Local and global dynamics during the folding of Escherichia coli dihydrofolate reductase by time-resolved fluorescence spectroscopy.

Time-resolved fluorescence techniques were utilized to monitor the kinetic refolding reaction of Escherichia coli dihydrofolate reductase (DHFR). Measurements of emission and anisotropy decay lifetimes of both the five intrinsic tryptophan residues and the fluorescent probe 1-anilinonaphthalene-8-sulfonate (ANS) during the folding reaction were used to characterize the compactness and development of tertiary structure in transient intermediates formed during the folding of DHFR. Experiments monitoring bound ANS show that a rapidly-formed intermediate (< 20 ms) has a rotational time of approximately 10 ns and, therefore, a compactness similar to that for the native conformation.
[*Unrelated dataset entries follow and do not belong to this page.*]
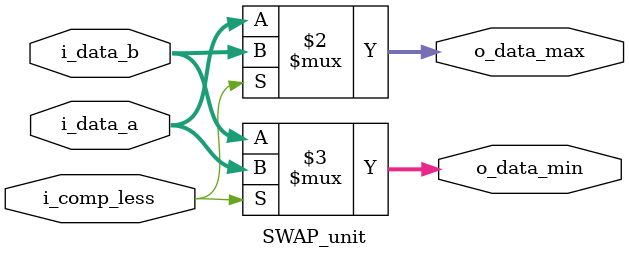
<source format=sv>
module SWAP_unit #(
    parameter SIZE_DATA = 8
)(
    input logic                     i_comp_less , // i_comp_less = i_data_a < i_data_b
    input logic [SIZE_DATA-1:0]     i_data_a    ,
    input logic [SIZE_DATA-1:0]     i_data_b    ,
    output logic [SIZE_DATA-1:0]    o_data_max  ,
    output logic [SIZE_DATA-1:0]    o_data_min   
);

always_comb begin : PROC_MAIN_DATA
    o_data_max = (i_comp_less)  ? i_data_b : i_data_a;
    o_data_min = (i_comp_less)  ? i_data_a : i_data_b;
end

endmodule

</source>
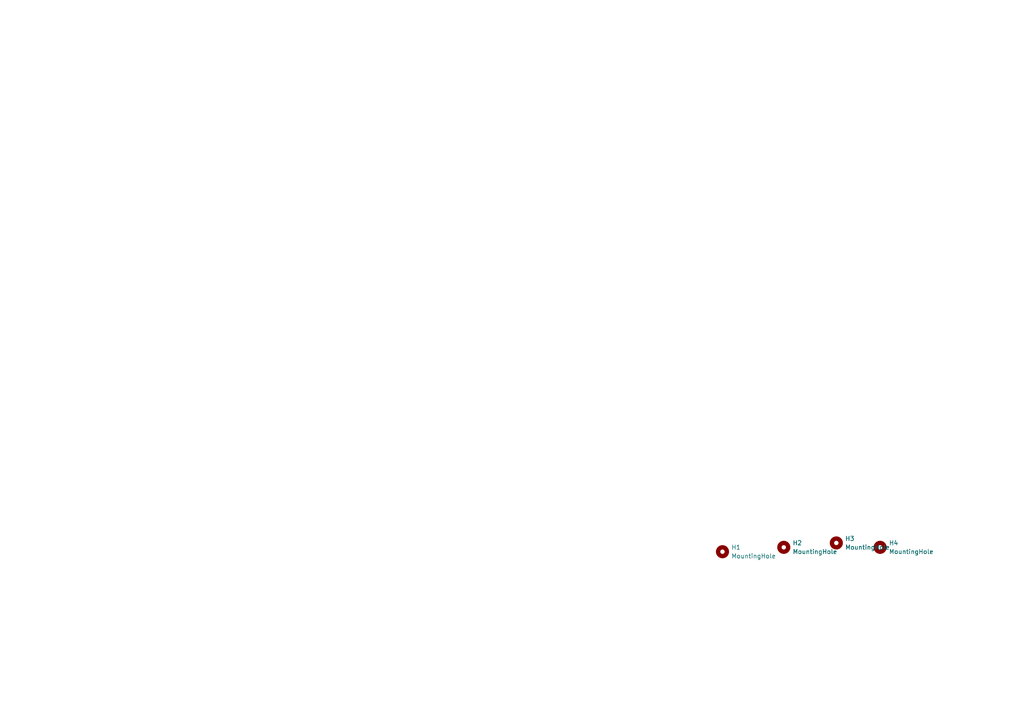
<source format=kicad_sch>
(kicad_sch (version 20230121) (generator eeschema)

  (uuid dd0c7be8-ccf1-412d-960e-d6705c0e249b)

  (paper "A4")

  


  (symbol (lib_id "Mechanical:MountingHole") (at 255.27 158.75 0) (unit 1)
    (in_bom yes) (on_board yes) (dnp no) (fields_autoplaced)
    (uuid 6b4210fa-8151-4f2a-95e4-0c096d7be406)
    (property "Reference" "H4" (at 257.81 157.48 0)
      (effects (font (size 1.27 1.27)) (justify left))
    )
    (property "Value" "MountingHole" (at 257.81 160.02 0)
      (effects (font (size 1.27 1.27)) (justify left))
    )
    (property "Footprint" "MountingHole:MountingHole_3.2mm_M3" (at 255.27 158.75 0)
      (effects (font (size 1.27 1.27)) hide)
    )
    (property "Datasheet" "~" (at 255.27 158.75 0)
      (effects (font (size 1.27 1.27)) hide)
    )
    (instances
      (project "shoulder"
        (path "/dd0c7be8-ccf1-412d-960e-d6705c0e249b"
          (reference "H4") (unit 1)
        )
      )
    )
  )

  (symbol (lib_id "Mechanical:MountingHole") (at 227.33 158.75 0) (unit 1)
    (in_bom yes) (on_board yes) (dnp no) (fields_autoplaced)
    (uuid 70b60280-ac94-49a6-a84d-464e476be55c)
    (property "Reference" "H2" (at 229.87 157.48 0)
      (effects (font (size 1.27 1.27)) (justify left))
    )
    (property "Value" "MountingHole" (at 229.87 160.02 0)
      (effects (font (size 1.27 1.27)) (justify left))
    )
    (property "Footprint" "MountingHole:MountingHole_3.2mm_M3" (at 227.33 158.75 0)
      (effects (font (size 1.27 1.27)) hide)
    )
    (property "Datasheet" "~" (at 227.33 158.75 0)
      (effects (font (size 1.27 1.27)) hide)
    )
    (instances
      (project "shoulder"
        (path "/dd0c7be8-ccf1-412d-960e-d6705c0e249b"
          (reference "H2") (unit 1)
        )
      )
    )
  )

  (symbol (lib_id "Mechanical:MountingHole") (at 209.55 160.02 0) (unit 1)
    (in_bom yes) (on_board yes) (dnp no) (fields_autoplaced)
    (uuid ab0a19a9-7e8b-4ac4-97df-3f0a115ce64d)
    (property "Reference" "H1" (at 212.09 158.75 0)
      (effects (font (size 1.27 1.27)) (justify left))
    )
    (property "Value" "MountingHole" (at 212.09 161.29 0)
      (effects (font (size 1.27 1.27)) (justify left))
    )
    (property "Footprint" "MountingHole:MountingHole_3.2mm_M3" (at 209.55 160.02 0)
      (effects (font (size 1.27 1.27)) hide)
    )
    (property "Datasheet" "~" (at 209.55 160.02 0)
      (effects (font (size 1.27 1.27)) hide)
    )
    (instances
      (project "shoulder"
        (path "/dd0c7be8-ccf1-412d-960e-d6705c0e249b"
          (reference "H1") (unit 1)
        )
      )
    )
  )

  (symbol (lib_id "Mechanical:MountingHole") (at 242.57 157.48 0) (unit 1)
    (in_bom yes) (on_board yes) (dnp no) (fields_autoplaced)
    (uuid e9352c1b-333c-4c61-aa7d-f02fddfdfce5)
    (property "Reference" "H3" (at 245.11 156.21 0)
      (effects (font (size 1.27 1.27)) (justify left))
    )
    (property "Value" "MountingHole" (at 245.11 158.75 0)
      (effects (font (size 1.27 1.27)) (justify left))
    )
    (property "Footprint" "MountingHole:MountingHole_3.2mm_M3" (at 242.57 157.48 0)
      (effects (font (size 1.27 1.27)) hide)
    )
    (property "Datasheet" "~" (at 242.57 157.48 0)
      (effects (font (size 1.27 1.27)) hide)
    )
    (instances
      (project "shoulder"
        (path "/dd0c7be8-ccf1-412d-960e-d6705c0e249b"
          (reference "H3") (unit 1)
        )
      )
    )
  )

  (sheet_instances
    (path "/" (page "1"))
  )
)

</source>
All of the tryptophan residues in this burst phase species rotate as freely as in the unfolded state. In the set of four intermediates which then appear over the next few hundred milliseconds, the apparent rotational time measured by ANS fluorescence increases to a maximum rotational time of approximately 20 ns. An increase in the average tryptophan lifetime for these intermediates suggests these side chains become excluded from solvent and associated dynamic quenching mechanisms. As the folding reaction proceeds to a set of four native conformers the bound ANS rotational time then decreases to approach that for the native protein, 10.5 ns, and the average tryptophan rotational time increases to the same value. During these rate-limiting, final steps in folding, the static quenching effects which reflect the formation of specific tertiary contacts involving tryptophans also appear.